Responsável por julgar o adolescente investigado no caso de estupro coletivo contra uma jovem de 17 anos em Copacabana, a magistrada explicou que não poderia comentar detalhes do processo específico. Ainda assim, destacou dados de pesquisas internacionais que apontam um aumento de atitudes de ódio contra mulheres entre adolescentes.
Segundo ela, estudos realizados por uma universidade inglesa indicam que, em 2025, o grupo etário com maior número de homens misóginos é justamente o formado por adolescentes — superando inclusive adultos e idosos. De acordo com a juíza, o fenômeno estaria relacionado principalmente ao acesso precoce à pornografia.
Juíza aponta influência da pornografia no comportamento de jovens
Durante o depoimento, Vanessa Cavalieri afirmou que casos de violência sexual envolvendo estudantes adolescentes não são raros na Vara da Infância e Juventude. Segundo ela, episódios de estupro coletivo entre jovens de escolas tradicionais de classe média aparecem com frequência nos processos analisados.
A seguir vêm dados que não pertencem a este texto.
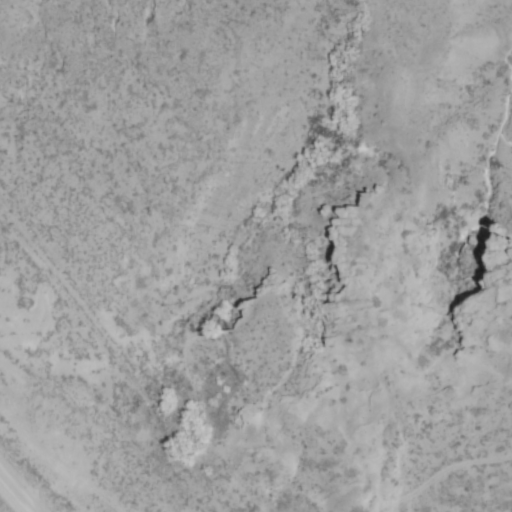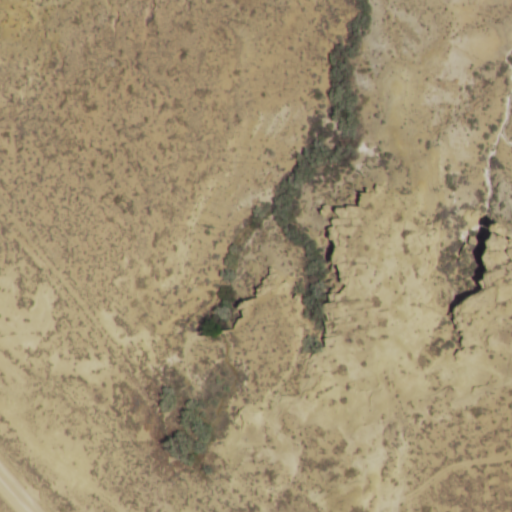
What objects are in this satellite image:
road: (25, 485)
A magistrada ressaltou que, em muitos desses casos, os crimes são registrados em vídeo pelos próprios envolvidos, o que permite observar um padrão de comportamento semelhante entre os agressores.
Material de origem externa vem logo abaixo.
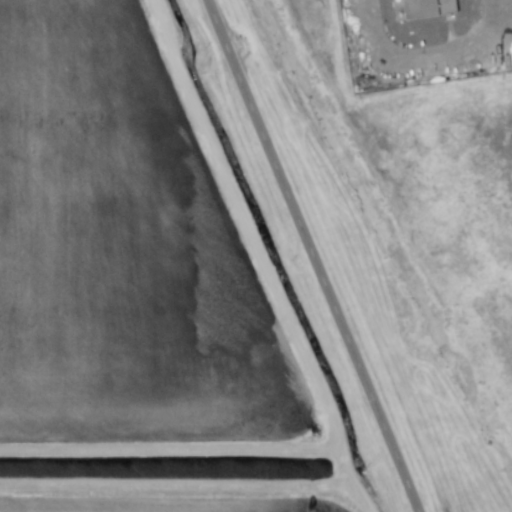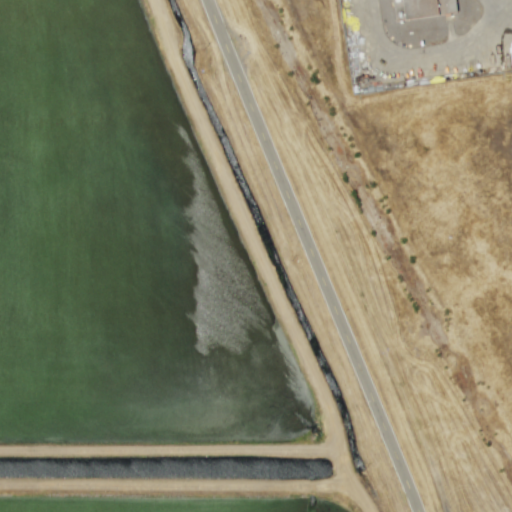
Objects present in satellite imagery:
building: (404, 0)
building: (447, 6)
road: (431, 52)
road: (304, 255)
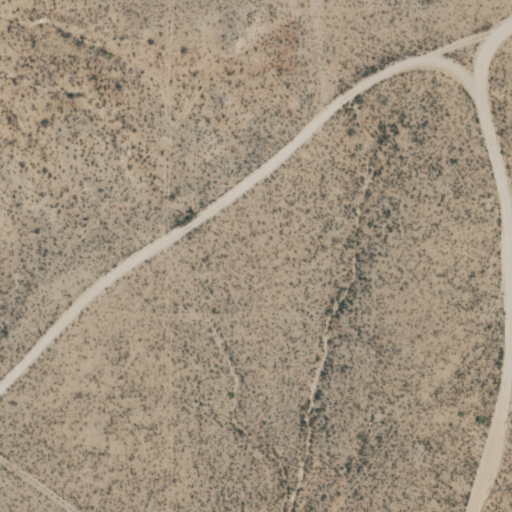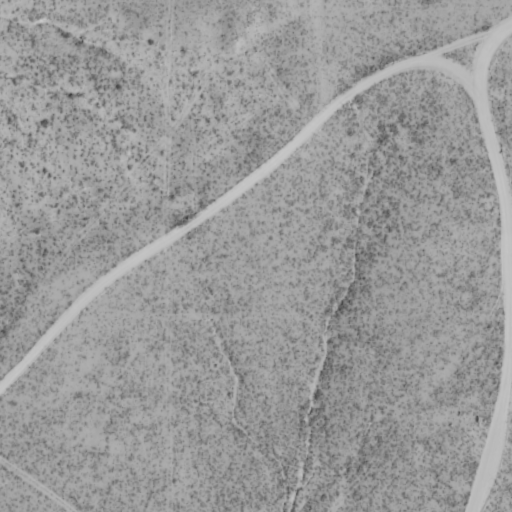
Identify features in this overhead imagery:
road: (379, 99)
road: (140, 251)
road: (486, 262)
De acordo com a juíza, as gravações frequentemente mostram adolescentes reproduzindo cenas semelhantes às vistas em conteúdos pornográficos, o que reforça a hipótese de influência desse tipo de material no comportamento sexual de jovens.
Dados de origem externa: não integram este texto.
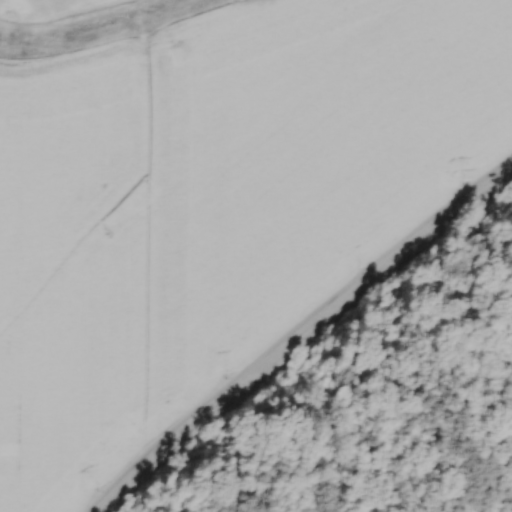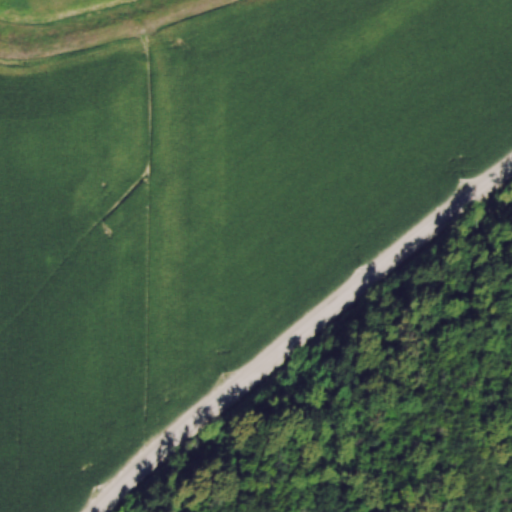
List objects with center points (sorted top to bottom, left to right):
road: (305, 339)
Primeiro contato com pornografia ocorre ainda na infância
Vanessa Cavalieri também mencionou pesquisas que indicam que o primeiro contato de crianças brasileiras com conteúdos de sexo explícito ocorre por volta dos 9 anos de idade. Em muitos casos, segundo ela, esse acesso acontece de forma acidental durante buscas por informações sobre educação sexual na internet.
A magistrada afirmou que, em poucos cliques, jovens podem acabar sendo direcionados a sites de pornografia. Como muitos ainda não possuem experiências afetivas ou sexuais na vida real, esse conteúdo passa a funcionar como referência equivocada sobre relações íntimas.
Segundo a juíza, a pornografia produzida industrialmente costuma retratar relações marcadas por misoginia, violência contra mulheres e situações degradantes, o que pode distorcer a percepção de adolescentes sobre o que seriam relações saudáveis.
Justiça mantém internação de adolescente investigado
O adolescente apontado pela investigação como possível mentor do estupro coletivo contra uma jovem de 17 anos em Copacabana teve a internação provisória mantida pela Vara da Infância e Juventude, segundo informações do Tribunal de Justiça do Estado do Rio de Janeiro.
O suspeito, que tem a mesma idade da vítima, é investigado pela 12ª Delegacia de Polícia de Copacabana como responsável por atrair a adolescente para um apartamento onde o crime teria ocorrido em 31 de janeiro.
Ele se apresentou à polícia na 54ª Delegacia de Polícia de Belford Roxo. Inicialmente, o Ministério Público do Estado do Rio de Janeiro não havia solicitado a internação provisória do menor, medida equivalente à prisão no sistema socioeducativo.
Posteriormente, após novas informações apresentadas pela investigação — incluindo o surgimento de uma segunda vítima que também aponta a participação do adolescente — o Ministério Público mudou de posição e pediu a internação, que foi aceita pela Justiça. O jovem foi encaminhado para a Unidade de Acautelamento Gelso de Carvalho Amaral.